Now I’d like to hear from you. Was it frustrating having my website go down several hundred times last spring? What will you make now that it’s back up and running smoothly? What are you looking for from elanaspantry.com next? And of course, what is your best healing strategy when times get a little tough? How do you create healthy new habits?
Finally, thanks for your patience and continued support, I really appreciate it, and all of you as well!
Judy says
I have not been at this for long, but my sentiments are with you losing someone during all this. We never think this will happen to someone we know. And how do we keep trudging on. Thanks for all your messages, and recipes. We all keep you in our heats and prayers. Where I live. Only 50 cases were reported, and they were all from someone traveling in. They even posted signs on the highway, please do not try to contact the public. Go elsewhere. This is my 3rd month in, with no blood tests, and I just hope and pray things are still on the right numbers. I wish I had gotten a meter. I am not equipped to do the tele health, techie thing, so it looks like another month. You are in our thoughts. Thanks
Elana says
Thanks Judy, appreciate your thoughtful and sincere comment. Stay safe.
Joëlle says
A new visitor to your site and new to blogging, I hope I never have to deal with this kind of problem… As it is blogging (both in French and English, it’s a personal choice) takes up a lot of my free time, to the point that my husband has warned me that I was probably becoming addicted!

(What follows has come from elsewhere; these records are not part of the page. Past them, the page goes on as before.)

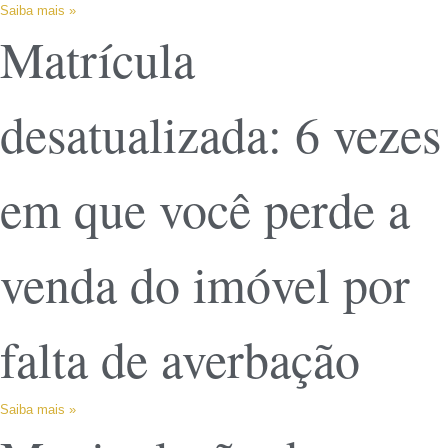
Saiba mais »
Matrícula
desatualizada: 6 vezes
em que você perde a
venda do imóvel por
falta de averbação
Saiba mais »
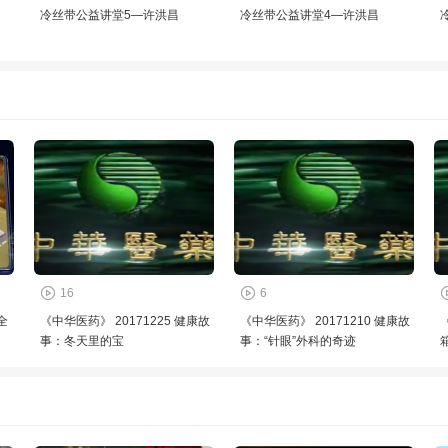
冷丝带公益讲堂5—许洪昌
冷丝带公益讲堂4—许洪昌
16
6
全
《中华医药》 20171225 健康故
《中华医药》 20171210 健康故
事：冬天里的宝
事：“针眼”外科的奇迹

Anyway, I find this post truly inspirational. We too have had to stop relying on the medical world in order to live asthma free (my better half) and bellyache free (yours truly). And your recipes sound delicious. I have already bookmarked several. Thank you for sharing them.
Jacqueline says
You know, celiac and MS are paths that require gentleness. When I saw the failures, I hopped over to Facebook, saw you were ok–my first concern–and figured it would sort when it could. Today I noticed all was well again. That is the same thing as my journey with celiac. I hit a road block, adapt/learn/grow/pull out some hair, rock along, and then need to go deeper still on this healing journey. Website or body, it doesn’t matter. As long as there is life there is hope.
Jenni Lintz says
Welcome back! You were missed but I’m thankful I still had access to the recipes that aren’t in your books. I am glad to hear you are healing. I’m still trying how to best cope with juggling family life and work. This summer I have added more hikes and bike riding to help me manage the stress. Sending hugs from Northern Colorado!
Julie McLean says
Hi Elana
So glad you are back. I thought there was something wrong with my computer when I wasn’t getting your emails! I have all three of your books plus some of the others that you have recommended. I’m afraid I do change your recipes to add cooked beans in exchange for some almond flour to keep the cost of the products down. I realize that it isn’t paleo but does work very well and always tastes delicious. Having a history of Chrohn’s Disease I try to keep as true to Elaine Gottschall’s teachings as I can. She saved me a lot of grief and more surgeries! Keep up the good work, I absolutely love getting your posts. I do use a lot of the recipes that you come up with!
Theresa says
I just entertained myself with the yummy things in Paleo Cooking from Elana’s Pantry! Still haven’t cooked my way through it all yet!
Jolanda Hanegraaff (@JHanegraaff) says
OMG missed you and your posts, glad you are back!